## WORK INSTRUCTIONS
Please rewrite the listing from the line containing "collectors: W. Brooke" through its end, inclusive, replacing "locality" with "place" and changing nothing else.

## RAW RECORDS
════
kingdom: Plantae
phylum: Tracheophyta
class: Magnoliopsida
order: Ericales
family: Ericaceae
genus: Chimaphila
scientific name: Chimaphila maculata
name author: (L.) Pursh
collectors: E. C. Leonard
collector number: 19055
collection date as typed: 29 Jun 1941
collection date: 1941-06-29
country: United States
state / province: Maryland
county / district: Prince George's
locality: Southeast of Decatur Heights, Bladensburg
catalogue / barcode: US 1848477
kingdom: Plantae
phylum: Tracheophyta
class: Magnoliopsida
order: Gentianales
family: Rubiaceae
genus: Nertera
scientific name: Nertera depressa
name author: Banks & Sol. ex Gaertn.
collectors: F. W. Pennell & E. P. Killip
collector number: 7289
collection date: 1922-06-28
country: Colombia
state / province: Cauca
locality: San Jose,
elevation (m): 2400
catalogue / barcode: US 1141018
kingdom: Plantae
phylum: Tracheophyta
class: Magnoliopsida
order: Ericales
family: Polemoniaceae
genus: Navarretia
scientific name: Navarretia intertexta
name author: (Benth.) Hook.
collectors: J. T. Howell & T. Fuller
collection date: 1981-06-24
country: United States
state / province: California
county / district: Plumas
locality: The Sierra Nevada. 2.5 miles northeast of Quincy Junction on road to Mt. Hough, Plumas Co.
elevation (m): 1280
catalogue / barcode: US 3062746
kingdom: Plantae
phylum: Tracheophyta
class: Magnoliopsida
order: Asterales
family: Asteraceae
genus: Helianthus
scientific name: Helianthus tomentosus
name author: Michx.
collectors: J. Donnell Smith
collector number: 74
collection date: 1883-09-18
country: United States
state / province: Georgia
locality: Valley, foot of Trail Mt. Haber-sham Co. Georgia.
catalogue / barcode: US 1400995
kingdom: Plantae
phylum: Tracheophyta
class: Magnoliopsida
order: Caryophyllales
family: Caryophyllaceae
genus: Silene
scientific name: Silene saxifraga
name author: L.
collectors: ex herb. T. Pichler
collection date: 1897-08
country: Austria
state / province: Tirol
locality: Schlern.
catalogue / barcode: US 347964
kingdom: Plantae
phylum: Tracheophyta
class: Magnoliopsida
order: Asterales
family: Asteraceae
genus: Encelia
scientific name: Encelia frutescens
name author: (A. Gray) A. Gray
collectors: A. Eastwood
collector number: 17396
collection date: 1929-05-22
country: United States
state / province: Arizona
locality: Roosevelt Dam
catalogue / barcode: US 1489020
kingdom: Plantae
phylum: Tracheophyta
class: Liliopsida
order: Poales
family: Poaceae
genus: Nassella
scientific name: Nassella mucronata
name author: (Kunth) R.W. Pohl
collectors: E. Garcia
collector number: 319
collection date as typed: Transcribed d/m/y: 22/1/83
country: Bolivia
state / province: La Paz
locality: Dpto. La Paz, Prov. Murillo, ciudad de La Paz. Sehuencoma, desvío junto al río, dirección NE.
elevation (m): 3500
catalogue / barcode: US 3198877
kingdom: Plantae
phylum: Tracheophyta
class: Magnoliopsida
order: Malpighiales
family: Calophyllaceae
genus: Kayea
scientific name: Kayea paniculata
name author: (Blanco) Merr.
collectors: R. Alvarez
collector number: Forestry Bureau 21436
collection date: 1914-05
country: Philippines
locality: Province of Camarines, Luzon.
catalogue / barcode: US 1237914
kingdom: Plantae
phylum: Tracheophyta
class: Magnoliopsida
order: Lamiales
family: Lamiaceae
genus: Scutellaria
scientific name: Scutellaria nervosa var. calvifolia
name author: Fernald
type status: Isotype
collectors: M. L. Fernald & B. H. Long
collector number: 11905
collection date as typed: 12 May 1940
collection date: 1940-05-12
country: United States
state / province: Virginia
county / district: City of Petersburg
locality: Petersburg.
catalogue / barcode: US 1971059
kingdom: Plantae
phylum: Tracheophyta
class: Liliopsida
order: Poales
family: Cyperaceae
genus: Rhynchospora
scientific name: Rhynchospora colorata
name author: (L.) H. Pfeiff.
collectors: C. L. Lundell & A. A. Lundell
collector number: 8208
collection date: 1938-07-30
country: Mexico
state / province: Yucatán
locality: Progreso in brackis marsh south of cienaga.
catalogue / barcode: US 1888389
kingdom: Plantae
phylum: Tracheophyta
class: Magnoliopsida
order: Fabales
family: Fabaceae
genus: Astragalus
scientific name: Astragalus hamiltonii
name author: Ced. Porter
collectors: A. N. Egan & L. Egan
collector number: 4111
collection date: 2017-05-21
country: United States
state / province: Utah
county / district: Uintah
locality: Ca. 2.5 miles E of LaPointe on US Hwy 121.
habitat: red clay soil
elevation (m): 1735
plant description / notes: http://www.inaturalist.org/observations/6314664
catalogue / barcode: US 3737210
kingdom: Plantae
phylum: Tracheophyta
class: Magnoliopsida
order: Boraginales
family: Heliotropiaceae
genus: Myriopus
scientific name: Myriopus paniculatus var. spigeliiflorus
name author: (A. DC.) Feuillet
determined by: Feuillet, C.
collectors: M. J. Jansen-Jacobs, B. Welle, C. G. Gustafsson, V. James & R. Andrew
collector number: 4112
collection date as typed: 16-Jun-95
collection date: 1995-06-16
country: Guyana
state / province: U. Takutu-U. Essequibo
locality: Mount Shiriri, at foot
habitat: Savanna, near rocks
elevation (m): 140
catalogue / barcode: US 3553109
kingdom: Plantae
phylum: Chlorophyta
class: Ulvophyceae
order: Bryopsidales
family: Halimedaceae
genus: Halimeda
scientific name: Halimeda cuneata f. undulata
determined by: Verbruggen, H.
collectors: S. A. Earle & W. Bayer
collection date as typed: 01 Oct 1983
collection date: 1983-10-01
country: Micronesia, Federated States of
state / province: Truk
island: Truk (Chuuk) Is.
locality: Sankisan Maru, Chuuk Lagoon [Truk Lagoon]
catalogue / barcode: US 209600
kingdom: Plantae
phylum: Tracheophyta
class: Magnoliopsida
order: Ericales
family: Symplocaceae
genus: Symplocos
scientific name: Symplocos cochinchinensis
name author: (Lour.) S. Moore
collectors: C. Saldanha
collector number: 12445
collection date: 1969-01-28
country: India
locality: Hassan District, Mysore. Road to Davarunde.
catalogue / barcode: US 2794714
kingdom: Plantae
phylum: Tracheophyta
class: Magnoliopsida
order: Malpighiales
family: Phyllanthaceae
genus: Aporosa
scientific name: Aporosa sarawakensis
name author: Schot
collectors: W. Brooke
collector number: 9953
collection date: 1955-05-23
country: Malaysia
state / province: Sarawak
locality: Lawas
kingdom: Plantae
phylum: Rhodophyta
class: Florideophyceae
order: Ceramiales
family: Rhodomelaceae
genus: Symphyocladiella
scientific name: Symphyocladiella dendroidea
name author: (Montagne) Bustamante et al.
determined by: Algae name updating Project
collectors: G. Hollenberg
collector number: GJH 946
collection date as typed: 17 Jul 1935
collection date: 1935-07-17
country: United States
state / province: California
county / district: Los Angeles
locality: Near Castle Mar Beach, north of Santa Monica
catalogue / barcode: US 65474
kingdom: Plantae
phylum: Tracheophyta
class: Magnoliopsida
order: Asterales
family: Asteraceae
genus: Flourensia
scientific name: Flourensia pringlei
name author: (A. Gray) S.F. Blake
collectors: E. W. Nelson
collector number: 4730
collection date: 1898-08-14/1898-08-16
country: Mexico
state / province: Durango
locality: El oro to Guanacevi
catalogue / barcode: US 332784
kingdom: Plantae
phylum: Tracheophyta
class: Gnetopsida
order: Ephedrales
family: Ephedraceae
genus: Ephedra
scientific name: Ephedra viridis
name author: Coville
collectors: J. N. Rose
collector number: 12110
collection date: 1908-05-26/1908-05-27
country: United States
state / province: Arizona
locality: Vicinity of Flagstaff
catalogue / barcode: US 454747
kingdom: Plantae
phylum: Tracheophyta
════
## TASK SOLUTION
collectors: W. Brooke
collector number: 9953
collection date: 1955-05-23
country: Malaysia
state / province: Sarawak
place: Lawas
kingdom: Plantae
phylum: Rhodophyta
class: Florideophyceae
order: Ceramiales
family: Rhodomelaceae
genus: Symphyocladiella
scientific name: Symphyocladiella dendroidea
name author: (Montagne) Bustamante et al.
determined by: Algae name updating Project
collectors: G. Hollenberg
collector number: GJH 946
collection date as typed: 17 Jul 1935
collection date: 1935-07-17
country: United States
state / province: California
county / district: Los Angeles
place: Near Castle Mar Beach, north of Santa Monica
catalogue / barcode: US 65474
kingdom: Plantae
phylum: Tracheophyta
class: Magnoliopsida
order: Asterales
family: Asteraceae
genus: Flourensia
scientific name: Flourensia pringlei
name author: (A. Gray) S.F. Blake
collectors: E. W. Nelson
collector number: 4730
collection date: 1898-08-14/1898-08-16
country: Mexico
state / province: Durango
place: El oro to Guanacevi
catalogue / barcode: US 332784
kingdom: Plantae
phylum: Tracheophyta
class: Gnetopsida
order: Ephedrales
family: Ephedraceae
genus: Ephedra
scientific name: Ephedra viridis
name author: Coville
collectors: J. N. Rose
collector number: 12110
collection date: 1908-05-26/1908-05-27
country: United States
state / province: Arizona
place: Vicinity of Flagstaff
catalogue / barcode: US 454747
kingdom: Plantae
phylum: Tracheophyta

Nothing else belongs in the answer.